At first, Google+ looks like a shameless Facebook duplicate. There's a place for you to make Posts (your thoughts and news, like Facebook's Wall); there's a Stream (an endless scrolling page of your friends' posts, like Facebook's News Feed); and even a little +1 button (a clone of Facebook's Like button), which may be where Google+ gets its peculiar name. But there's one towering, brilliant difference:

Circles. On Google+, you put the people of your life's different social circles into — well, into Circles. That is, groups. Categories. Google starts you off with empty circles called Friends, Acquaintances, Family and Following (people you don't know, but want to follow, as you would on Twitter). It's a piece of cake to add new ones. They can be tiny circles ("Granny and Gramps") or big ones ("Family Tree"), organisation-based ("Fantasy League Buddies") or arbitrary ("Annoying People").

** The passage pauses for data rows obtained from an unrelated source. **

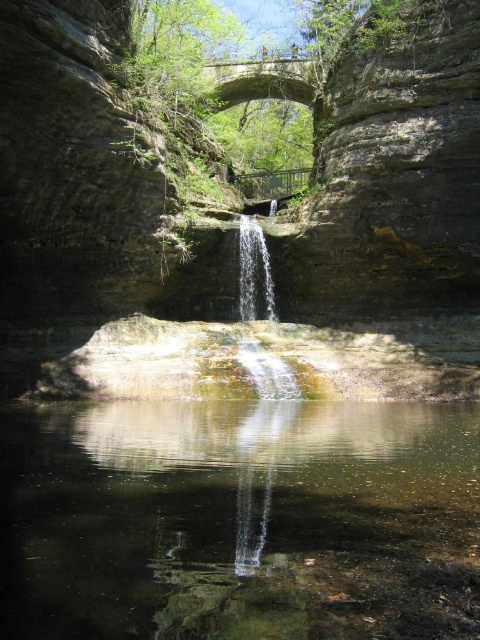
You are standing at the base of the smooth rock waterfall at center, and you want to take a photo of it. If your camera can focus on objects up to 30 meters away, will it be able to capture the waterfall clearly?

The smooth rock waterfall at center is 31.53 meters from camera, which is beyond the camera focus range of 30 meters. Therefore, the camera cannot capture the waterfall clearly.

You are standing on the bridge above the waterfall and want to take a photo of both the smooth rock waterfall at center and the clear water at center. Which object should you pan your camera to the left to capture?

You should pan your camera to the left to capture the clear water at center because the smooth rock waterfall at center is to the right of it.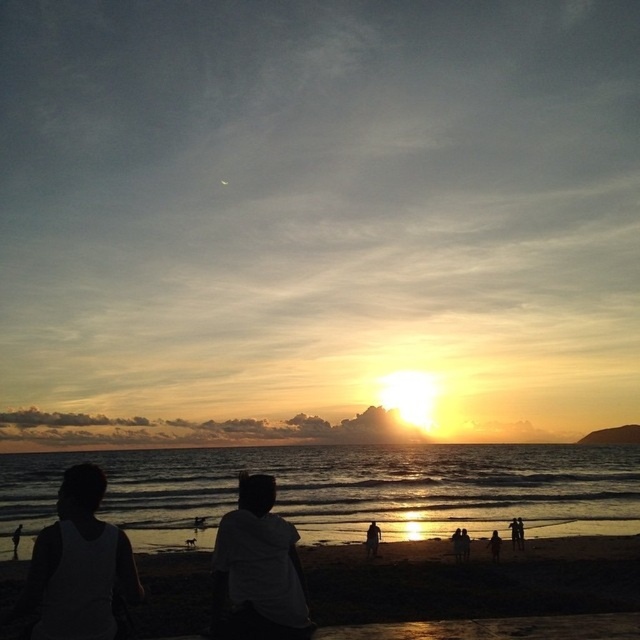
Question: Which point is farther from the camera taking this photo?

Choices:
 (A) (513, 605)
 (B) (371, 536)
 (C) (496, 557)
 (D) (304, 618)

Answer: (B)

Question: Is white matte tank top at lower left closer to the viewer compared to white matte shirt at center?

Choices:
 (A) no
 (B) yes

Answer: (B)

Question: Is silhouette sand at lower center behind silhouette figure at lower right?

Choices:
 (A) yes
 (B) no

Answer: (B)

Question: Is shiny metallic water at center to the right of white matte shirt at center from the viewer's perspective?

Choices:
 (A) no
 (B) yes

Answer: (A)

Question: Which of the following is the closest to the observer?

Choices:
 (A) silhouette figure at lower right
 (B) white matte shirt at center
 (C) shiny metallic water at center
 (D) white matte tank top at lower left

Answer: (D)

Question: Among these points, which one is nearest to the camera?

Choices:
 (A) (323, 538)
 (B) (493, 541)
 (C) (179, 605)
 (D) (368, 547)

Answer: (C)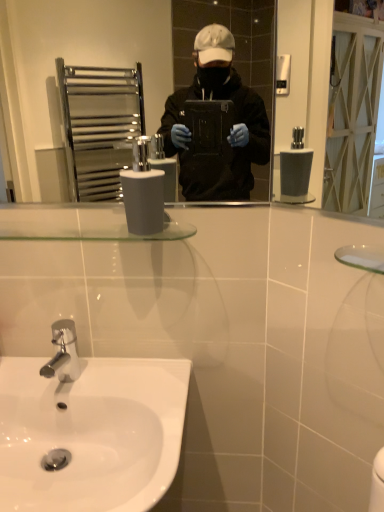
Question: Is point (125, 215) closer or farther from the camera than point (23, 375)?

Choices:
 (A) farther
 (B) closer

Answer: (B)

Question: From the image's perspective, is white matte toilet paper at center above or below white glossy sink at lower left?

Choices:
 (A) above
 (B) below

Answer: (A)

Question: In the image, is white matte toilet paper at center on the left side or the right side of white glossy sink at lower left?

Choices:
 (A) left
 (B) right

Answer: (B)

Question: From a real-world perspective, is white glossy sink at lower left positioned above or below white matte toilet paper at center?

Choices:
 (A) below
 (B) above

Answer: (A)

Creating them is a blast: an array of tiles represents your online acquaintances, which it assembles from Gmail and other accounts. You drag each into an on-screen circle, where they tumble into place. You can drag a person into more than one circle. The lucky encircled friend will know that you've added him or her to a circle, but not which one, thank heaven. From now on, every time you share something — a news item, a thought, a photo, a chat invitation —you can specify exactly which Circles receive it.